Od wtorkowego rana wiele osób, które znają działalność kulturalną Teatru im. A. Fredry, żyje artykułem opublikowanym w Gazecie Wyborczej. Pojawiające się w nim zarzuty są poważne, ale… czy zostaną tak potraktowane?
Publikacja wywołała sporą konsternację wśród miłośników teatralnej sztuki, rodem z Gniezna. Aktorzy, którzy występują w publikacji autorstwa Marty Danielewicz z Gazety Wyborczej, informują o mobbingu, zastraszaniu, a choćby agresji fizycznej, z którą mieli się spotkać ze strony jednego z aktorów, prywatnie męża dyrektorki tej placówki, Joanny Nowak. Ta ostatnia miała nie reagować, a kiedy w 2023 roku pojawiła się oficjalna skarga aktorów do organu prowadzącego tj. Urzędu Marszałkowskiego, zainteresowana odebrała to jako atak na jej osobę. Stwierdziła, iż kontrole przeprowadzone w poprzednich latach niczego nie stwierdziły, a sprawy ujawnione zakończone zostały polubownie lub je wyjaśniono.
Po opublikowaniu artykułu w sieci zawrzało, a komentarze pojawiające się w sprawie poniekąd mają potwierdzać wiele zarzutów, jakie padły w tekście. Jak jednak można wyczytać, niektórzy wprost przyznają, iż takie sytuacje przez cały czas zdarzają się w wielu podobnych placówkach. Mimo to pojawiają się „kulturalne” naciski, iż z tą konkretną sprawą należy coś zrobić.
W zacytowanej odpowiedzi Joanny Nowak na anonim od zespołu aktorów, dyrektorka porównała go do nagonki na sprawę placu przy teatrze, którą miał rzekomo prowadzić radny Tomasz Dzionek: – Sugerowanie jakiegokolwiek związku anonimów z moją krytyką betonowego placu jest nie tylko abstrakcyjne, ale przede wszystkim niedopuszczalne – stwierdził zainteresowany w swoim oświadczeniu, opublikowanym dzisiaj. Fakt, iż plac nie przypadł do gustu większości mieszkańców Gniezna, czego jako portal swojego czasu staraliśmy się dowieść, najwyraźniej przez cały czas nie ma dla dyrekcji znaczenia.

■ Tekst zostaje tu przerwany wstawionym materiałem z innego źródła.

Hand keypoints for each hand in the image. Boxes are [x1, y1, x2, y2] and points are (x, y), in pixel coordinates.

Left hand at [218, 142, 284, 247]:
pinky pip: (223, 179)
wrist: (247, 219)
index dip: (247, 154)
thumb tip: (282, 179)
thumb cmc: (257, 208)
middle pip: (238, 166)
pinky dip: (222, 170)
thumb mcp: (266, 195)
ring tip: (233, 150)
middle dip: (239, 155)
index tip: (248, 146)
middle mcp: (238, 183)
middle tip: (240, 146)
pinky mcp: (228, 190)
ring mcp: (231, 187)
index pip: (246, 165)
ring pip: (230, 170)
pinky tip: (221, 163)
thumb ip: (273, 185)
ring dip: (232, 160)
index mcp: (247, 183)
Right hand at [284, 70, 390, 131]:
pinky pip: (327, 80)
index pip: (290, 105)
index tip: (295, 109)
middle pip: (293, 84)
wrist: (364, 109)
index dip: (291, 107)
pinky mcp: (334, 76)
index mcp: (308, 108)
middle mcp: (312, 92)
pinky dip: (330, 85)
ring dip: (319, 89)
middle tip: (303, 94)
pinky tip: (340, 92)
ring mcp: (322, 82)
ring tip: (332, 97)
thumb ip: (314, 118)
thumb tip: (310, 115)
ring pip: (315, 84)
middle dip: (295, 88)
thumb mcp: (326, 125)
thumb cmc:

Półtorej doby po publikacji artykułu w Gazecie Wyborczej, Teatr im. A. Fredry wydał oświadczenie, w którym stwierdza m.in., iż w jednostce nie miały i nie mają miejsca „zachowania przemocowe”: – Teatr zwraca uwagę, iż opisany w artykule przypadek z lat 90-tych dotyczący rzekomego aktu przemocy fizycznej nie został nigdzie zgłoszony i nie dotyczy Teatru Fredry. Przedstawiony w artykule incydent podczas prób do spektaklu „Gaz” w roku 2021 został niezwłocznie wyjaśniony zgodnie z obowiązującymi w takich przypadkach procedurami. Wobec wszystkich pracowników Teatru stosowane są te same standardy prawne. W ostatnich trzech latach do dyrekcji Teatru wpłynęły 2 skargi na niewłaściwe zachowania aktorów. Obie zostały wyjaśnione zgodnie z procedurami. Nikt z pracowników, zarówno etatowych, jak i współpracujących, poza w/w dwoma skargami, nie zgłosił żadnych nieprawidłowości w Teatrze i nie wszczął żadnych postępowań sądowych w związku z rzekomą przemocą fizyczną – napisano w oświadczeniu. Jak dalej zawarto: – Obecne próby zdyskredytowania Teatru mają na celu wymuszenie zmiany osoby Dyrektora. Na koniec jednostka informuje, iż wobec osób naruszających dobre imię teatru wszczęto kroki prawne. Zapobiegawczo wyłączono możliwość komentowania zacytowanego oświadczenia.
Zainteresowani w komentarzach w sieci wskazali, iż na piątek zaplanowano spektakl, w którym ma wystąpić także aktor wymieniony w ww. artykule.